* [ASSIGNED TASK]: Give back the full listing, character for character, with no pictures.

^^^^^^^^

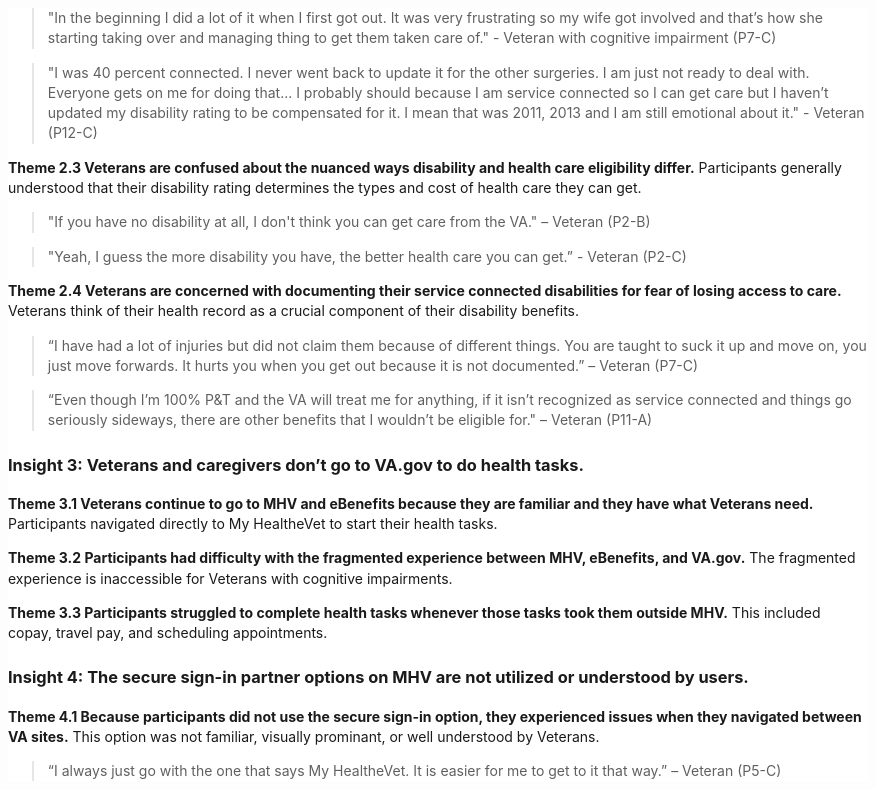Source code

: > "In the beginning I did a lot of it when I first got out. It was very frustrating so my wife got involved and that’s how she starting taking over and managing thing to get them taken care of."  - Veteran with cognitive impairment (P7-C)

> "I was 40 percent connected. I never went back to update it for the other surgeries. I am just not ready to deal with. Everyone gets on me for doing that... I probably should because I am service connected so I can get care but I haven’t updated my disability rating to be compensated for it. I mean that was 2011, 2013 and I am still emotional about it." - Veteran (P12-C) 

**Theme 2.3 Veterans are confused about the nuanced ways disability and health care eligibility differ.** 
Participants generally understood that their disability rating determines the types and cost of health care they can get.

> "If you have no disability at all, I don't think you can get care from the VA." – Veteran (P2-B)

> "Yeah, I guess the more disability you have, the better health care you can get.” - Veteran (P2-C)

**Theme 2.4 Veterans are concerned with documenting their service connected disabilities for fear of losing access to care.** 
Veterans think of their health record as a crucial component of their disability benefits.

> “I have had a lot of injuries but did not claim them because of different things. You are taught to suck it up and move on, you just move forwards. It hurts you when you get out because it is not documented.” – Veteran (P7-C)

> “Even though I’m 100% P&T and the VA will treat me for anything, if it isn’t recognized as service connected and things go seriously sideways, there are other benefits that I wouldn’t be eligible for." – Veteran (P11-A)

### Insight 3: Veterans and caregivers don’t go to VA.gov to do health tasks. 

**Theme 3.1 Veterans continue to go to MHV and eBenefits because they are familiar and they have what Veterans need.** 
Participants navigated directly to My HealtheVet to start their health tasks. 

**Theme 3.2 Participants had difficulty with the fragmented experience between MHV, eBenefits, and VA.gov.** 
The fragmented experience is inaccessible for Veterans with cognitive impairments. 

**Theme 3.3 Participants struggled to complete health tasks whenever those tasks took them outside MHV.** 
This included copay, travel pay, and scheduling appointments. 

### Insight 4: The secure sign-in partner options on MHV are not utilized or understood by users.

**Theme 4.1 Because participants did not use the secure sign-in option, they experienced issues when they navigated between VA sites.**
This option was not familiar, visually prominant, or well understood by Veterans. 

> “I always just go with the one that says My HealtheVet. It is easier for me to get to it that way.” – Veteran (P5-C)
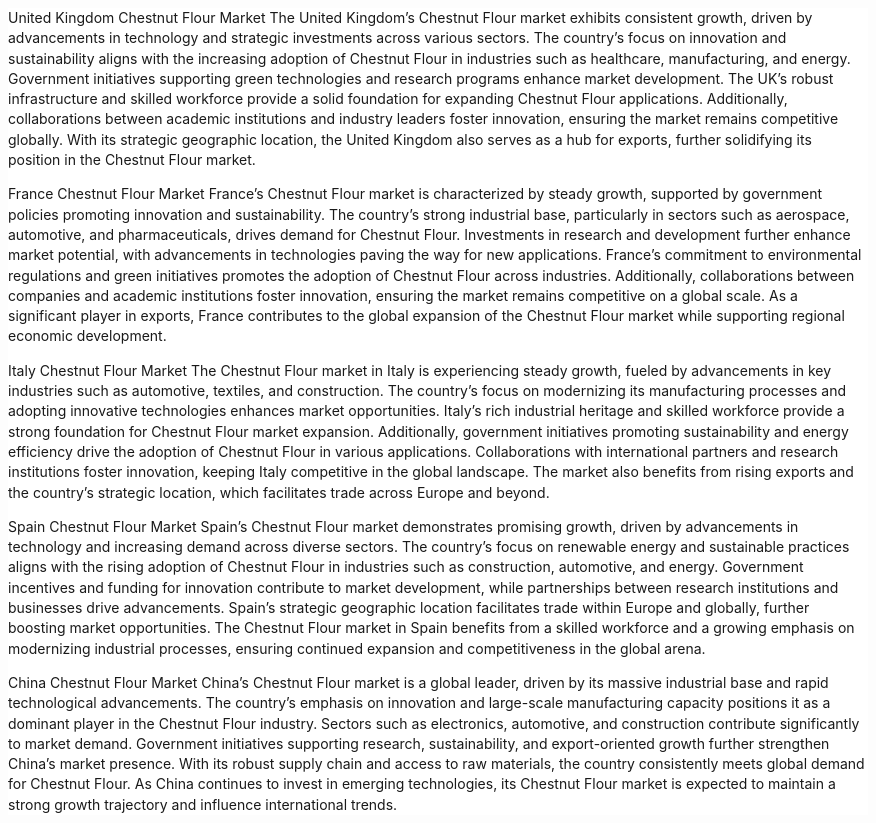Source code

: United Kingdom Chestnut Flour Market
The United Kingdom’s Chestnut Flour market exhibits consistent growth, driven by advancements in technology and strategic investments across various sectors. The country’s focus on innovation and sustainability aligns with the increasing adoption of Chestnut Flour in industries such as healthcare, manufacturing, and energy. Government initiatives supporting green technologies and research programs enhance market development. The UK’s robust infrastructure and skilled workforce provide a solid foundation for expanding Chestnut Flour applications. Additionally, collaborations between academic institutions and industry leaders foster innovation, ensuring the market remains competitive globally. With its strategic geographic location, the United Kingdom also serves as a hub for exports, further solidifying its position in the Chestnut Flour market.

France Chestnut Flour Market
France’s Chestnut Flour market is characterized by steady growth, supported by government policies promoting innovation and sustainability. The country’s strong industrial base, particularly in sectors such as aerospace, automotive, and pharmaceuticals, drives demand for Chestnut Flour. Investments in research and development further enhance market potential, with advancements in technologies paving the way for new applications. France’s commitment to environmental regulations and green initiatives promotes the adoption of Chestnut Flour across industries. Additionally, collaborations between companies and academic institutions foster innovation, ensuring the market remains competitive on a global scale. As a significant player in exports, France contributes to the global expansion of the Chestnut Flour market while supporting regional economic development.

Italy Chestnut Flour Market
The Chestnut Flour market in Italy is experiencing steady growth, fueled by advancements in key industries such as automotive, textiles, and construction. The country’s focus on modernizing its manufacturing processes and adopting innovative technologies enhances market opportunities. Italy’s rich industrial heritage and skilled workforce provide a strong foundation for Chestnut Flour market expansion. Additionally, government initiatives promoting sustainability and energy efficiency drive the adoption of Chestnut Flour in various applications. Collaborations with international partners and research institutions foster innovation, keeping Italy competitive in the global landscape. The market also benefits from rising exports and the country’s strategic location, which facilitates trade across Europe and beyond.

Spain Chestnut Flour Market
Spain’s Chestnut Flour market demonstrates promising growth, driven by advancements in technology and increasing demand across diverse sectors. The country’s focus on renewable energy and sustainable practices aligns with the rising adoption of Chestnut Flour in industries such as construction, automotive, and energy. Government incentives and funding for innovation contribute to market development, while partnerships between research institutions and businesses drive advancements. Spain’s strategic geographic location facilitates trade within Europe and globally, further boosting market opportunities. The Chestnut Flour market in Spain benefits from a skilled workforce and a growing emphasis on modernizing industrial processes, ensuring continued expansion and competitiveness in the global arena.

China Chestnut Flour Market
China’s Chestnut Flour market is a global leader, driven by its massive industrial base and rapid technological advancements. The country’s emphasis on innovation and large-scale manufacturing capacity positions it as a dominant player in the Chestnut Flour industry. Sectors such as electronics, automotive, and construction contribute significantly to market demand. Government initiatives supporting research, sustainability, and export-oriented growth further strengthen China’s market presence. With its robust supply chain and access to raw materials, the country consistently meets global demand for Chestnut Flour. As China continues to invest in emerging technologies, its Chestnut Flour market is expected to maintain a strong growth trajectory and influence international trends.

^^^^^^^^

* [WRITTEN REPLY]:
Source code

: > "In the beginning I did a lot of it when I first got out. It was very frustrating so my wife got involved and that’s how she starting taking over and managing thing to get them taken care of."  - Veteran with cognitive impairment (P7-C)

> "I was 40 percent connected. I never went back to update it for the other surgeries. I am just not ready to deal with. Everyone gets on me for doing that... I probably should because I am service connected so I can get care but I haven’t updated my disability rating to be compensated for it. I mean that was 2011, 2013 and I am still emotional about it." - Veteran (P12-C) 

**Theme 2.3 Veterans are confused about the nuanced ways disability and health care eligibility differ.** 
Participants generally understood that their disability rating determines the types and cost of health care they can get.

> "If you have no disability at all, I don't think you can get care from the VA." – Veteran (P2-B)

> "Yeah, I guess the more disability you have, the better health care you can get.” - Veteran (P2-C)

**Theme 2.4 Veterans are concerned with documenting their service connected disabilities for fear of losing access to care.** 
Veterans think of their health record as a crucial component of their disability benefits.

> “I have had a lot of injuries but did not claim them because of different things. You are taught to suck it up and move on, you just move forwards. It hurts you when you get out because it is not documented.” – Veteran (P7-C)

> “Even though I’m 100% P&T and the VA will treat me for anything, if it isn’t recognized as service connected and things go seriously sideways, there are other benefits that I wouldn’t be eligible for." – Veteran (P11-A)

### Insight 3: Veterans and caregivers don’t go to VA.gov to do health tasks. 

**Theme 3.1 Veterans continue to go to MHV and eBenefits because they are familiar and they have what Veterans need.** 
Participants navigated directly to My HealtheVet to start their health tasks. 

**Theme 3.2 Participants had difficulty with the fragmented experience between MHV, eBenefits, and VA.gov.** 
The fragmented experience is inaccessible for Veterans with cognitive impairments. 

**Theme 3.3 Participants struggled to complete health tasks whenever those tasks took them outside MHV.** 
This included copay, travel pay, and scheduling appointments. 

### Insight 4: The secure sign-in partner options on MHV are not utilized or understood by users.

**Theme 4.1 Because participants did not use the secure sign-in option, they experienced issues when they navigated between VA sites.**
This option was not familiar, visually prominant, or well understood by Veterans. 

> “I always just go with the one that says My HealtheVet. It is easier for me to get to it that way.” – Veteran (P5-C)
Source code

: United Kingdom Chestnut Flour Market
The United Kingdom’s Chestnut Flour market exhibits consistent growth, driven by advancements in technology and strategic investments across various sectors. The country’s focus on innovation and sustainability aligns with the increasing adoption of Chestnut Flour in industries such as healthcare, manufacturing, and energy. Government initiatives supporting green technologies and research programs enhance market development. The UK’s robust infrastructure and skilled workforce provide a solid foundation for expanding Chestnut Flour applications. Additionally, collaborations between academic institutions and industry leaders foster innovation, ensuring the market remains competitive globally. With its strategic geographic location, the United Kingdom also serves as a hub for exports, further solidifying its position in the Chestnut Flour market.

France Chestnut Flour Market
France’s Chestnut Flour market is characterized by steady growth, supported by government policies promoting innovation and sustainability. The country’s strong industrial base, particularly in sectors such as aerospace, automotive, and pharmaceuticals, drives demand for Chestnut Flour. Investments in research and development further enhance market potential, with advancements in technologies paving the way for new applications. France’s commitment to environmental regulations and green initiatives promotes the adoption of Chestnut Flour across industries. Additionally, collaborations between companies and academic institutions foster innovation, ensuring the market remains competitive on a global scale. As a significant player in exports, France contributes to the global expansion of the Chestnut Flour market while supporting regional economic development.

Italy Chestnut Flour Market
The Chestnut Flour market in Italy is experiencing steady growth, fueled by advancements in key industries such as automotive, textiles, and construction. The country’s focus on modernizing its manufacturing processes and adopting innovative technologies enhances market opportunities. Italy’s rich industrial heritage and skilled workforce provide a strong foundation for Chestnut Flour market expansion. Additionally, government initiatives promoting sustainability and energy efficiency drive the adoption of Chestnut Flour in various applications. Collaborations with international partners and research institutions foster innovation, keeping Italy competitive in the global landscape. The market also benefits from rising exports and the country’s strategic location, which facilitates trade across Europe and beyond.

Spain Chestnut Flour Market
Spain’s Chestnut Flour market demonstrates promising growth, driven by advancements in technology and increasing demand across diverse sectors. The country’s focus on renewable energy and sustainable practices aligns with the rising adoption of Chestnut Flour in industries such as construction, automotive, and energy. Government incentives and funding for innovation contribute to market development, while partnerships between research institutions and businesses drive advancements. Spain’s strategic geographic location facilitates trade within Europe and globally, further boosting market opportunities. The Chestnut Flour market in Spain benefits from a skilled workforce and a growing emphasis on modernizing industrial processes, ensuring continued expansion and competitiveness in the global arena.

China Chestnut Flour Market
China’s Chestnut Flour market is a global leader, driven by its massive industrial base and rapid technological advancements. The country’s emphasis on innovation and large-scale manufacturing capacity positions it as a dominant player in the Chestnut Flour industry. Sectors such as electronics, automotive, and construction contribute significantly to market demand. Government initiatives supporting research, sustainability, and export-oriented growth further strengthen China’s market presence. With its robust supply chain and access to raw materials, the country consistently meets global demand for Chestnut Flour. As China continues to invest in emerging technologies, its Chestnut Flour market is expected to maintain a strong growth trajectory and influence international trends.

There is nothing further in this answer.